*AUFGABE 1*
Gib die Zeilen der Datensätze ab deren Beginn bis einschließlich der Zeile mit "List each element's" als JSON-Liste von Zeichenketten aus, eine pro Zeile und ohne Leerzeilen.
*AUFGABE 2*
Führe den Text über die Verhandlungen zu Naturschutzzielen ab seinem letzten Satz weiter.

------ QUELLE ------

Demnach sind die europäischen Vertreter auch mit mehr Druck und mehr Forderungen in die Gespräche gegangen. So wünschten sich die Europäer, dass bis 2030 etwa 30 Prozent der Land- und Meeresflächen unter Naturschutz gestellt werden. Und zwar weltweit und in jedem einzelnen Land, um Landraub und Ressourcenausbeutung zu stoppen.

Dabei stellte sich aber unter anderem China quer. Zum Hintergrund: China gehört zu den weltweit wichtigsten Exporteuren von seltenen Erden und Metallen, die für die Technologien der Energiewende gebraucht werden. Diese werden dort in großem Stil abgebaut. China stellte sich auch gegen das Aus für staatliche Unterstützungen für den Bau von Kohlekraftwerken im Ausland quer.

------ DATENSÄTZE ------

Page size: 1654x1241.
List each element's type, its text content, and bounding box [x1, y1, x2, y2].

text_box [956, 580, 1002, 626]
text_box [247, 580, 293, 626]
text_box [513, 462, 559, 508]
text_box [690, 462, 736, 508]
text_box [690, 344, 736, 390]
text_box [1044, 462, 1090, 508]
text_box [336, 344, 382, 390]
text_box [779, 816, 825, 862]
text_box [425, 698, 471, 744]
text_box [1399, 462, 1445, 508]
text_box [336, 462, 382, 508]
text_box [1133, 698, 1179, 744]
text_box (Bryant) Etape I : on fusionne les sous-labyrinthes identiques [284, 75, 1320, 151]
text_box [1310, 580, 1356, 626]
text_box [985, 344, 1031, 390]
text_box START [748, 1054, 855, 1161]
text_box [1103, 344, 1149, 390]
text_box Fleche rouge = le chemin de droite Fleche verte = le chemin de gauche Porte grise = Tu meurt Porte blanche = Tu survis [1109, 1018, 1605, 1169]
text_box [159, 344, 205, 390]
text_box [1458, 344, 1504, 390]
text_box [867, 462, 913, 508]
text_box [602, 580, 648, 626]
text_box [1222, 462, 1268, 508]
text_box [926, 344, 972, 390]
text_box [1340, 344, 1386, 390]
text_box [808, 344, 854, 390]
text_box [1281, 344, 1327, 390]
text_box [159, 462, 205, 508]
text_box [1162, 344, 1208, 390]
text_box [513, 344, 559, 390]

------

*ENDERGEBNIS 1*
[
  "Page size: 1654x1241.",
  "List each element's type, its text content, and bounding box [x1, y1, x2, y2]."
]

*ENDERGEBNIS 2*
Die EU will sich auf der Weltbühne gerade als Pionier der Energiewende positionieren. Die EU-Länder streben auch eine Vorreiterrolle bei Umwelttechnologien wie etwa Wasserstoff an, nachdem die USA und China bei der Digitalisierung davongezogen sind. Erst am Freitag wurde zum Beispiel das Projekt "AquaSector" zur Wasserstofferzeugung von vier europäischen Energiekonzernen vorgestellt. RWE, Shell, das norwegische Energieunternehmen Equinor und der niederländische Gasnetzbetreiber Gasunie wollen ab 2028 bis zu 20.000 grünen Wasserstoff pro Jahr in der Nordsee erzeugen.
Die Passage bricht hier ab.